Documentation
¶
Overview ¶
Package ocr provides OCR (Optical Character Recognition) functionality using Tesseract. This is used to extract text from images for full-text search.
Index ¶
- Variables
- func FormatOutput(result *Result, format string) (string, error)
- func GetLanguageName(code string) string
- type Box
- type Client
- func (c *Client) ExtractText(ctx context.Context, image []byte, mimeType string) (string, error)
- func (c *Client) ExtractTextToHOCR(ctx context.Context, image []byte, mimeType string) (string, error)
- func (c *Client) ExtractTextWithLayout(ctx context.Context, image []byte, mimeType string) (*Result, error)
- func (c *Client) GetAvailableLanguages(ctx context.Context) ([]string, error)
- func (c *Client) GetVersion(ctx context.Context) (string, error)

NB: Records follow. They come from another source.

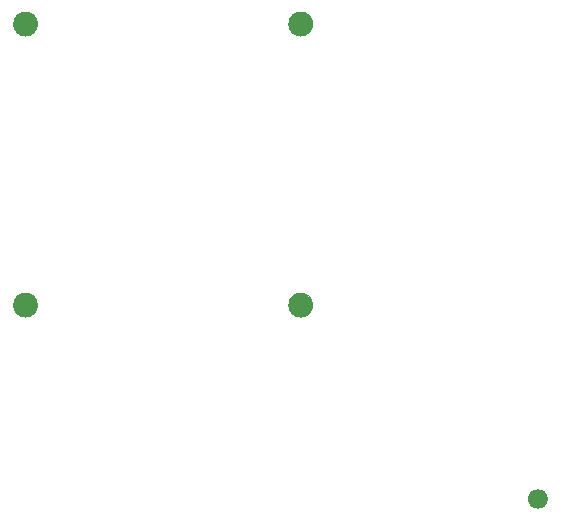
<source format=gko>
G04*
G04 #@! TF.GenerationSoftware,Altium Limited,Altium Designer,25.8.1 (18)*
G04*
G04 Layer_Color=16711935*
%FSLAX44Y44*%
%MOMM*%
G71*
G04*
G04 #@! TF.SameCoordinates,220DD8DD-A9B0-4AC3-BD9C-64780996674F*
G04*
G04*
G04 #@! TF.FilePolarity,Positive*
G04*
G01*
G75*
%ADD61C,0.0254*%
G36*
X144360Y200401D02*
Y199063D01*
X143668Y196479D01*
X142330Y194162D01*
X140439Y192271D01*
X138122Y190933D01*
X135538Y190240D01*
X132863D01*
X130279Y190933D01*
X127962Y192271D01*
X126070Y194162D01*
X124733Y196479D01*
X124040Y199063D01*
Y200401D01*
Y201738D01*
X124733Y204322D01*
X126070Y206639D01*
X127962Y208531D01*
X130279Y209868D01*
X132863Y210560D01*
X135538D01*
X138122Y209868D01*
X140439Y208531D01*
X142330Y206639D01*
X143668Y204322D01*
X144360Y201738D01*
Y200401D01*
D01*
D01*
D02*
G37*
G36*
Y438400D02*
Y437062D01*
X143668Y434478D01*
X142330Y432162D01*
X140439Y430270D01*
X138122Y428932D01*
X135538Y428240D01*
X132863D01*
X130279Y428932D01*
X127962Y430270D01*
X126070Y432162D01*
X124733Y434478D01*
X124040Y437062D01*
Y438400D01*
Y439738D01*
X124733Y442322D01*
X126070Y444638D01*
X127962Y446530D01*
X130279Y447868D01*
X132863Y448560D01*
X135538D01*
X138122Y447868D01*
X140439Y446530D01*
X142330Y444638D01*
X143668Y442322D01*
X144360Y439738D01*
Y438400D01*
D01*
D01*
D02*
G37*
G36*
X377360Y200401D02*
Y199063D01*
X376668Y196479D01*
X375330Y194162D01*
X373438Y192271D01*
X371121Y190933D01*
X368537Y190240D01*
X365862D01*
X363278Y190933D01*
X360961Y192271D01*
X359070Y194162D01*
X357732Y196479D01*
X357040Y199063D01*
Y200401D01*
Y201738D01*
X357732Y204322D01*
X359070Y206639D01*
X360961Y208531D01*
X363278Y209868D01*
X365862Y210560D01*
X368537D01*
X371121Y209868D01*
X373438Y208531D01*
X375330Y206639D01*
X376668Y204322D01*
X377360Y201738D01*
Y200401D01*
D01*
D01*
D02*
G37*
G36*
X560000Y36299D02*
Y37353D01*
X560545Y39387D01*
X561598Y41211D01*
X563087Y42701D01*
X564912Y43754D01*
X566946Y44299D01*
X569053D01*
X571087Y43754D01*
X572912Y42701D01*
X574401Y41211D01*
X575454Y39387D01*
X575999Y37353D01*
Y36299D01*
Y35246D01*
X575454Y33211D01*
X574401Y31387D01*
X572912Y29898D01*
X571087Y28844D01*
X569053Y28299D01*
X566946D01*
X564912Y28844D01*
X563087Y29898D01*
X561598Y31387D01*
X560545Y33211D01*
X560000Y35246D01*
Y36299D01*
D01*
D01*
D02*
G37*
G36*
X377360Y438400D02*
Y437062D01*
X376668Y434478D01*
X375330Y432162D01*
X373438Y430270D01*
X371121Y428932D01*
X368537Y428240D01*
X365862D01*
X363278Y428932D01*
X360961Y430270D01*
X359070Y432162D01*
X357732Y434478D01*
X357040Y437062D01*
Y438400D01*
Y439738D01*
X357732Y442322D01*
X359070Y444638D01*
X360961Y446530D01*
X363278Y447868D01*
X365862Y448560D01*
X368537D01*
X371121Y447868D01*
X373438Y446530D01*
X375330Y444638D01*
X376668Y442322D01*
X377360Y439738D01*
Y438400D01*
D01*
D01*
D02*
G37*
D61*
X575999Y36299D02*
G03*
X575999Y36299I-8000J0D01*
G01*
X377360Y200401D02*
G03*
X377360Y200401I-10160J0D01*
G01*
X144360D02*
G03*
X144360Y200401I-10160J0D01*
G01*
X377360Y438400D02*
G03*
X377360Y438400I-10160J0D01*
G01*
X144360D02*
G03*
X144360Y438400I-10160J0D01*
G01*
M02*

</source>
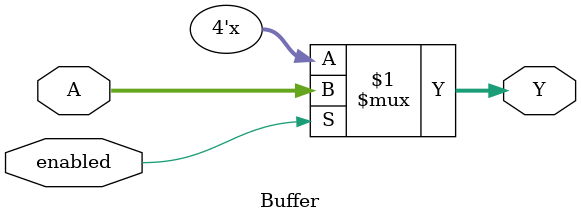
<source format=v>


module Buffer(input enabled, input [3:0] A, output [3:0] Y);

    assign Y = enabled ? A : 4'bz;

endmodule

</source>
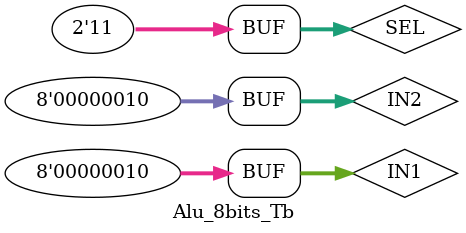
<source format=v>
`timescale 1ns/1ps

module Add_8bits(
   input wire [7:0] IN1,
   input wire [7:0] IN2,
   output wire [7:0] OUT);

assign OUT = IN1 + IN2;

endmodule

module Sub_8bits(
   input wire [7:0] IN1,
   input wire [7:0] IN2,
   output wire [7:0] OUT);

assign OUT = IN1 - IN2;

endmodule

module Mul_8bits(
   input wire [7:0] IN1,
   input wire [7:0] IN2,
   output wire [7:0] OUT);

assign OUT = IN1 * IN2;

endmodule

module Div_8bits(
   input wire [7:0] IN1,
   input wire [7:0] IN2,
   output wire [7:0] OUT);

assign OUT = IN1 / IN2;

endmodule

module Mux_4to1_8bits(
   output reg [7:0] OUT,
   input wire [1:0] SEL,
   input wire [7:0] IN1,
   input wire [7:0] IN2,
   input wire [7:0] IN3,
   input wire [7:0] IN4
);

always @(*) begin
   case(SEL)
	2'b00: OUT <= IN1;
 	2'b01: OUT <= IN2;
	2'b10: OUT <= IN3;
 	2'b11: OUT <= IN4;
	default : OUT <= 8'd0;
   endcase
end

endmodule

module Alu_8bits(
   output wire [7:0] RESULT,
   input  wire [1:0] OPERATION, //0:ADD, 1:SUM, 2:MUL, 3:DIV
   input  wire [7:0] OPERAND1,
   input  wire [7:0] OPERAND2);

wire [7:0] add_out, sub_out, mul_out, div_out;

Add_8bits add_8bits(.IN1(OPERAND1), . IN2(OPERAND2), .OUT(add_out));
Sub_8bits sub_8bits(.IN1(OPERAND1), . IN2(OPERAND2), .OUT(sub_out));
Mul_8bits mul_8bits(.IN1(OPERAND1), . IN2(OPERAND2), .OUT(mul_out));
Div_8bits div_8bits(.IN1(OPERAND1), . IN2(OPERAND2), .OUT(div_out));

Mux_4to1_8bits mux_8bits(
    .OUT(RESULT),
    .SEL(OPERATION),
    .IN1(add_out),
    .IN2(sub_out),
    .IN3(mul_out),
    .IN4(div_out));
endmodule

module Alu_8bits_Tb;

reg [1:0] SEL;
reg [7:0] IN1, IN2;
wire [7:0] OUT;

initial begin 
   #0 SEL = 2'b00;
   #10 SEL = 2'b01;
   #10 SEL = 2'b10;
   #10 SEL = 2'b11;
end

initial begin
   #0 IN1 <= 8'd2;
end

initial begin
   #0 IN2 <= 8'd2;
end

Alu_8bits U0 (.OPERATION(SEL), .OPERAND1(IN1), .OPERAND2(IN2), .RESULT(OUT));

endmodule
</source>
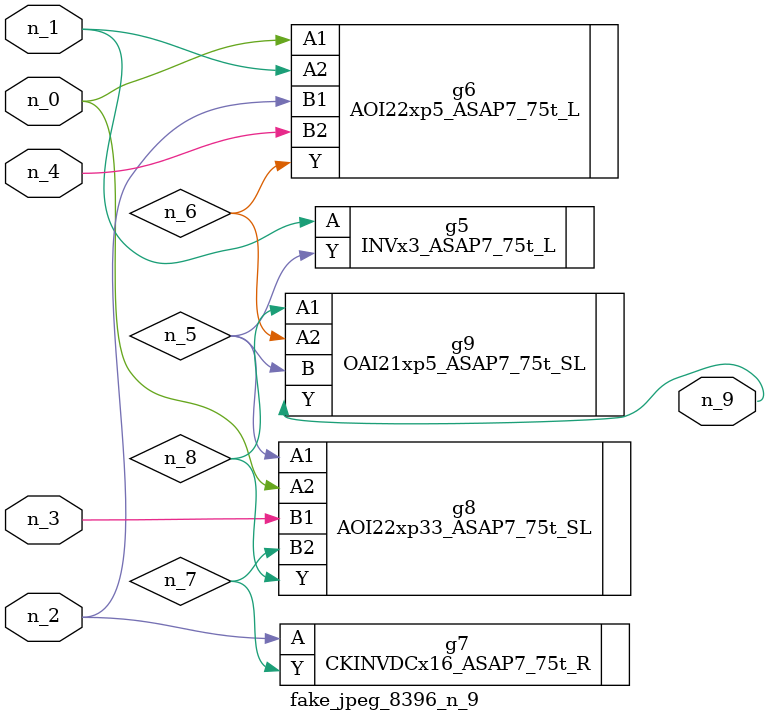
<source format=v>
module fake_jpeg_8396_n_9 (n_3, n_2, n_1, n_0, n_4, n_9);

input n_3;
input n_2;
input n_1;
input n_0;
input n_4;

output n_9;

wire n_8;
wire n_6;
wire n_5;
wire n_7;

INVx3_ASAP7_75t_L g5 ( 
.A(n_1),
.Y(n_5)
);

AOI22xp5_ASAP7_75t_L g6 ( 
.A1(n_0),
.A2(n_1),
.B1(n_2),
.B2(n_4),
.Y(n_6)
);

CKINVDCx16_ASAP7_75t_R g7 ( 
.A(n_2),
.Y(n_7)
);

AOI22xp33_ASAP7_75t_SL g8 ( 
.A1(n_5),
.A2(n_0),
.B1(n_3),
.B2(n_7),
.Y(n_8)
);

OAI21xp5_ASAP7_75t_SL g9 ( 
.A1(n_8),
.A2(n_6),
.B(n_5),
.Y(n_9)
);


endmodule
</source>
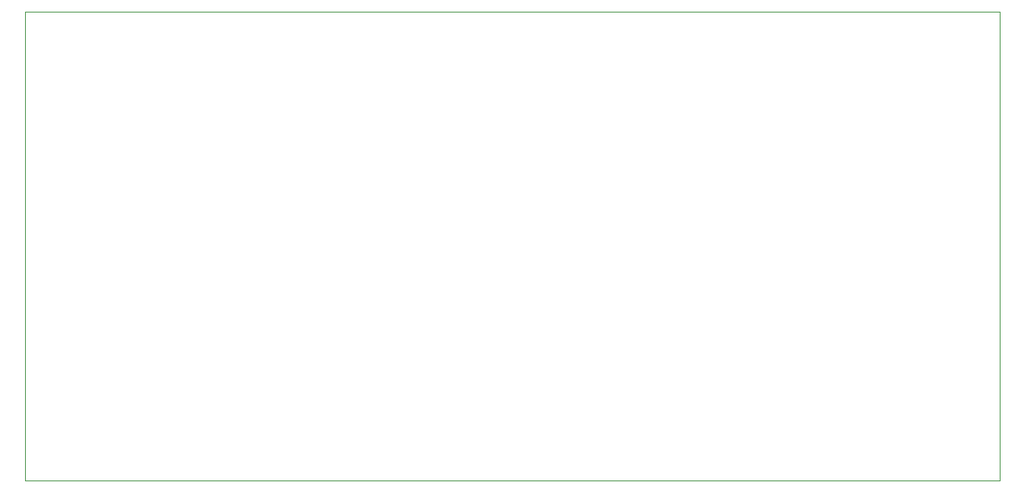
<source format=gm1>
G04 #@! TF.FileFunction,Profile,NP*
%FSLAX46Y46*%
G04 Gerber Fmt 4.6, Leading zero omitted, Abs format (unit mm)*
G04 Created by KiCad (PCBNEW (2015-10-31 BZR 6288)-product) date Sunday, February 14, 2016 'PMt' 02:04:00 PM*
%MOMM*%
G01*
G04 APERTURE LIST*
%ADD10C,0.100000*%
G04 APERTURE END LIST*
D10*
X224790000Y-128270000D02*
X119380000Y-128270000D01*
X224790000Y-77470000D02*
X224790000Y-128270000D01*
X119380000Y-77470000D02*
X224790000Y-77470000D01*
X119380000Y-128270000D02*
X119380000Y-77470000D01*
M02*

</source>
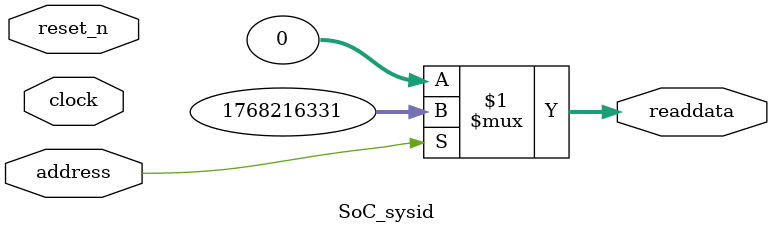
<source format=v>

`timescale 1ns / 1ps
// synthesis translate_on

// turn off superfluous verilog processor warnings 
// altera message_level Level1 
// altera message_off 10034 10035 10036 10037 10230 10240 10030 

module SoC_sysid (
               // inputs:
                address,
                clock,
                reset_n,

               // outputs:
                readdata
             )
;

  output  [ 31: 0] readdata;
  input            address;
  input            clock;
  input            reset_n;

  wire    [ 31: 0] readdata;
  //control_slave, which is an e_avalon_slave
  assign readdata = address ? 1768216331 : 0;

endmodule




</source>
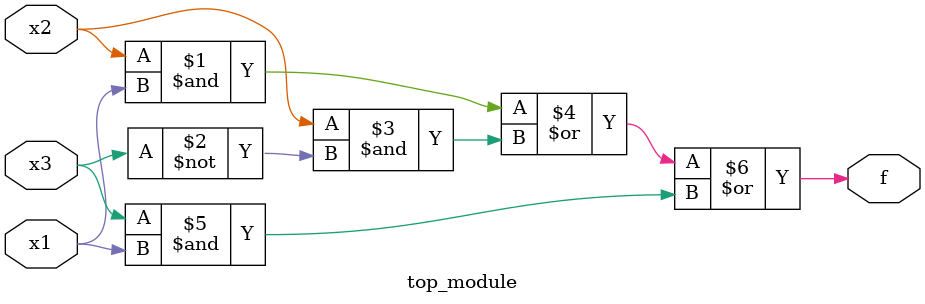
<source format=v>
module top_module( 
    input x3,
    input x2,
    input x1,  // three inputs
    output f   // one output
);
    assign f = x2&x1 | x2&~x3 | x3&x1;

endmodule
</source>
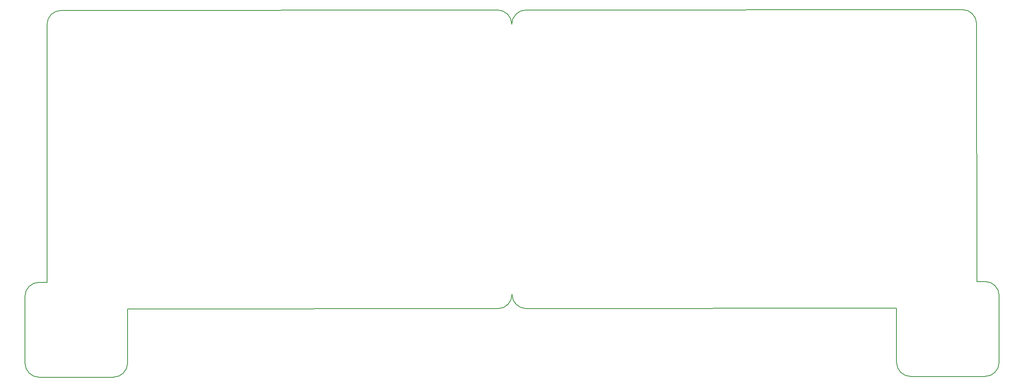
<source format=gbr>
G04 #@! TF.GenerationSoftware,KiCad,Pcbnew,(5.1.4)-1*
G04 #@! TF.CreationDate,2020-11-18T14:17:54-05:00*
G04 #@! TF.ProjectId,splitty,73706c69-7474-4792-9e6b-696361645f70,rev?*
G04 #@! TF.SameCoordinates,Original*
G04 #@! TF.FileFunction,Profile,NP*
%FSLAX46Y46*%
G04 Gerber Fmt 4.6, Leading zero omitted, Abs format (unit mm)*
G04 Created by KiCad (PCBNEW (5.1.4)-1) date 2020-11-18 14:17:54*
%MOMM*%
%LPD*%
G04 APERTURE LIST*
%ADD10C,0.200000*%
G04 APERTURE END LIST*
D10*
X244263705Y-58876287D02*
X244312208Y-113097545D01*
X48661195Y-59051261D02*
X48709698Y-113272519D01*
X65627174Y-130241739D02*
G75*
G02X62632547Y-133247102I-2999995J-5368D01*
G01*
X65606880Y-118897962D02*
X65627175Y-130241740D01*
X44002663Y-116280945D02*
G75*
G02X46997291Y-113275583I2999995J5367D01*
G01*
X44027709Y-130280383D02*
X44002663Y-116280945D01*
X48709698Y-113272519D02*
X46997291Y-113275583D01*
X47033071Y-133275011D02*
G75*
G02X44027709Y-130280383I-5367J2999995D01*
G01*
X62632547Y-133247102D02*
X47033072Y-133275011D01*
X146513315Y-115825587D02*
G75*
G02X143516000Y-118828270I-2999999J-2684D01*
G01*
X65606880Y-118897962D02*
X143516000Y-118828270D01*
X48661195Y-59051261D02*
G75*
G02X51658528Y-56048579I2999999J2683D01*
G01*
X143459786Y-55966992D02*
G75*
G02X146462450Y-58964307I2666J-2999998D01*
G01*
X51658528Y-56048579D02*
X143459785Y-55966991D01*
X246024618Y-113097545D02*
G75*
G02X249024618Y-116097545I0J-3000000D01*
G01*
X249024618Y-130097005D02*
G75*
G02X246024618Y-133097005I-3000000J0D01*
G01*
X230425118Y-133097005D02*
G75*
G02X227425118Y-130097005I0J3000000D01*
G01*
X227425118Y-118753210D02*
X227425118Y-130097005D01*
X249024618Y-130097005D02*
X249024618Y-116097545D01*
X244312208Y-113097545D02*
X246024618Y-113097545D01*
X227425118Y-118753210D02*
X149515997Y-118822902D01*
X230425118Y-133097005D02*
X246024618Y-133097005D01*
X146462450Y-58964307D02*
G75*
G02X149459748Y-55961624I2999999J2684D01*
G01*
X241261005Y-55878972D02*
G75*
G02X244263705Y-58876287I2701J-2999999D01*
G01*
X149515998Y-118822902D02*
G75*
G02X146513315Y-115825587I-2684J2999999D01*
G01*
X241261005Y-55878972D02*
X149459748Y-55961624D01*
M02*

</source>
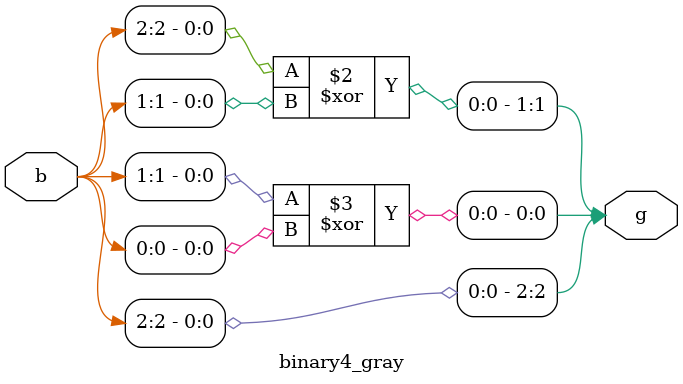
<source format=v>
module binary4_gray(g,b);
  input [2:0]b;
  output reg [2:0]g;
  always @(b)
    begin
   g[2]=b[2];
   g[1]=b[2]^b[1];
   g[0]=b[1]^b[0];
    end 
endmodule
</source>
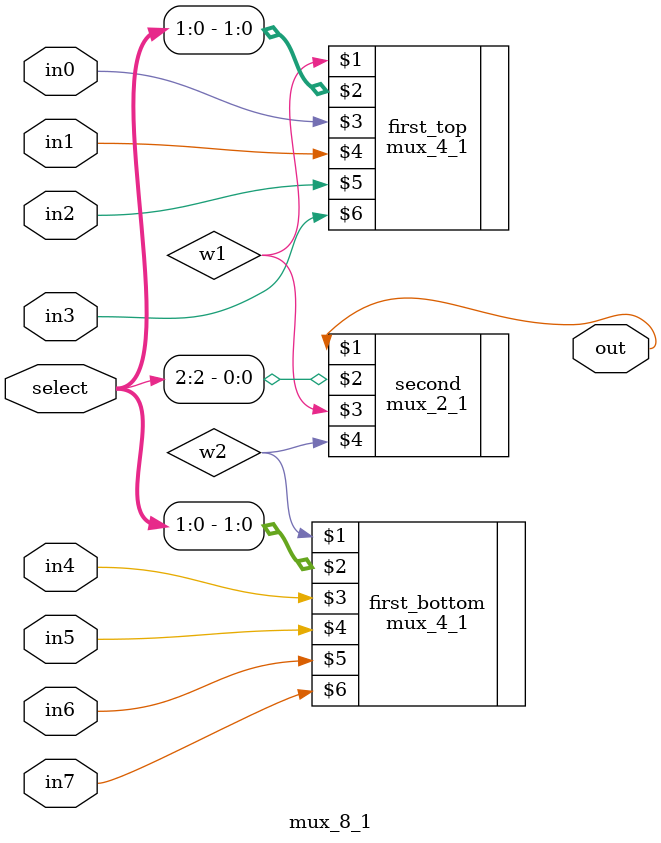
<source format=v>
module mux_8_1(out,select,in0,in1,in2,in3,in4,in5,in6,in7);
    input [2:0] select;
    input in0, in1, in2, in3, in4, in5, in6, in7;
    output out;
    wire w1,w2;

    mux_4_1 first_top(w1,select[1:0],in0,in1,in2,in3);
    mux_4_1 first_bottom(w2,select[1:0],in4,in5,in6,in7);
    mux_2_1 second(out,select[2],w1,w2);

endmodule
</source>
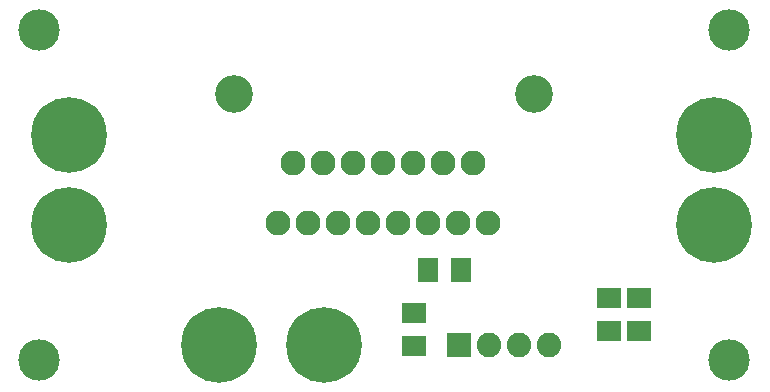
<source format=gts>
G75*
%MOIN*%
%OFA0B0*%
%FSLAX24Y24*%
%IPPOS*%
%LPD*%
%AMOC8*
5,1,8,0,0,1.08239X$1,22.5*
%
%ADD10C,0.2520*%
%ADD11R,0.0820X0.0820*%
%ADD12C,0.0820*%
%ADD13C,0.0828*%
%ADD14C,0.1260*%
%ADD15C,0.1380*%
%ADD16R,0.0789X0.0710*%
%ADD17R,0.0710X0.0789*%
D10*
X007600Y002100D03*
X011100Y002100D03*
X002600Y006100D03*
X002600Y009100D03*
X024100Y009100D03*
X024100Y006100D03*
D11*
X015600Y002100D03*
D12*
X016600Y002100D03*
X017600Y002100D03*
X018600Y002100D03*
D13*
X016576Y006159D03*
X015576Y006159D03*
X014576Y006159D03*
X013576Y006159D03*
X012576Y006159D03*
X011576Y006159D03*
X010576Y006159D03*
X009576Y006159D03*
X010076Y008159D03*
X011076Y008159D03*
X012076Y008159D03*
X013076Y008159D03*
X014076Y008159D03*
X015076Y008159D03*
X016076Y008159D03*
D14*
X018100Y010450D03*
X008100Y010450D03*
D15*
X001600Y001600D03*
X001600Y012600D03*
X024600Y012600D03*
X024600Y001600D03*
D16*
X021600Y002549D03*
X020600Y002549D03*
X020600Y003651D03*
X021600Y003651D03*
X014100Y003151D03*
X014100Y002049D03*
D17*
X014549Y004600D03*
X015651Y004600D03*
M02*

</source>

- func (c *Client) IsAvailable(ctx context.Context) bool
- func (c *Client) IsSupported(mimeType string) bool
- type Config
- type Line
- type Result
- type Word
Constants ¶
This section is empty.
Variables ¶
var SupportedMimeTypes = []string{
"image/png",
"image/jpeg",
"image/jpg",
"image/gif",
"image/bmp",
"image/webp",
}
Supported image MIME types for OCR.
Functions ¶
func FormatOutput ¶
FormatOutput formats the OCR output.
func GetLanguageName ¶
GetLanguageName returns the full name of a language code.
Types ¶
type Box ¶
type Box struct {
X int32 `json:"x"`
Y int32 `json:"y"`
Width int32 `json:"width"`
Height int32 `json:"height"`
}
Box represents a bounding box.
type Client ¶
type Client struct {
// contains filtered or unexported fields
}
Client provides OCR functionality.
func (*Client) ExtractText ¶
ExtractText extracts text from an image using Tesseract OCR.
func (*Client) ExtractTextToHOCR ¶
func (c *Client) ExtractTextToHOCR(ctx context.Context, image []byte, mimeType string) (string, error)
ExtractTextToHOCR extracts text with hOCR format (HTML with position info).
func (*Client) ExtractTextWithLayout ¶
func (c *Client) ExtractTextWithLayout(ctx context.Context, image []byte, mimeType string) (*Result, error)
ExtractTextWithLayout extracts text with layout information (boxes).
func (*Client) GetAvailableLanguages ¶
GetAvailableLanguages returns the list of available languages.
func (*Client) GetVersion ¶
GetVersion returns the Tesseract version.
func (*Client) IsAvailable ¶
IsAvailable checks if Tesseract is available.
func (*Client) IsSupported ¶
IsSupported checks if a MIME type is supported for OCR.
type Config ¶
type Config struct {
// TesseractPath is the path to the tesseract executable
TesseractPath string
// DataPath is the path to the tessdata directory (optional)
DataPath string
// Languages are the languages to use for OCR (e.g., "chi_sim+eng")
Languages string
}
Config holds the OCR configuration.
func ConfigFromEnv ¶
func ConfigFromEnv() *Config
ConfigFromEnv creates OCR config from environment variables.
func DefaultConfig ¶
func DefaultConfig() *Config
DefaultConfig returns the default OCR configuration.
type Line ¶
type Line struct {
BoundingBox *Box `json:"bounding_box,omitempty"`
Text string `json:"text"`
Words []Word `json:"words,omitempty"`
}
Line represents a line of text.
type Result ¶
type Result struct {
Text string `json:"text"`
Languages string `json:"languages,omitempty"`
Words []Word `json:"words,omitempty"`
Lines []Line `json:"lines,omitempty"`
Confidence float64 `json:"confidence,omitempty"`
}
Result represents the OCR result with metadata.
func (*Result) MarshalJSON ¶
MarshalJSON implements custom JSON marshaling.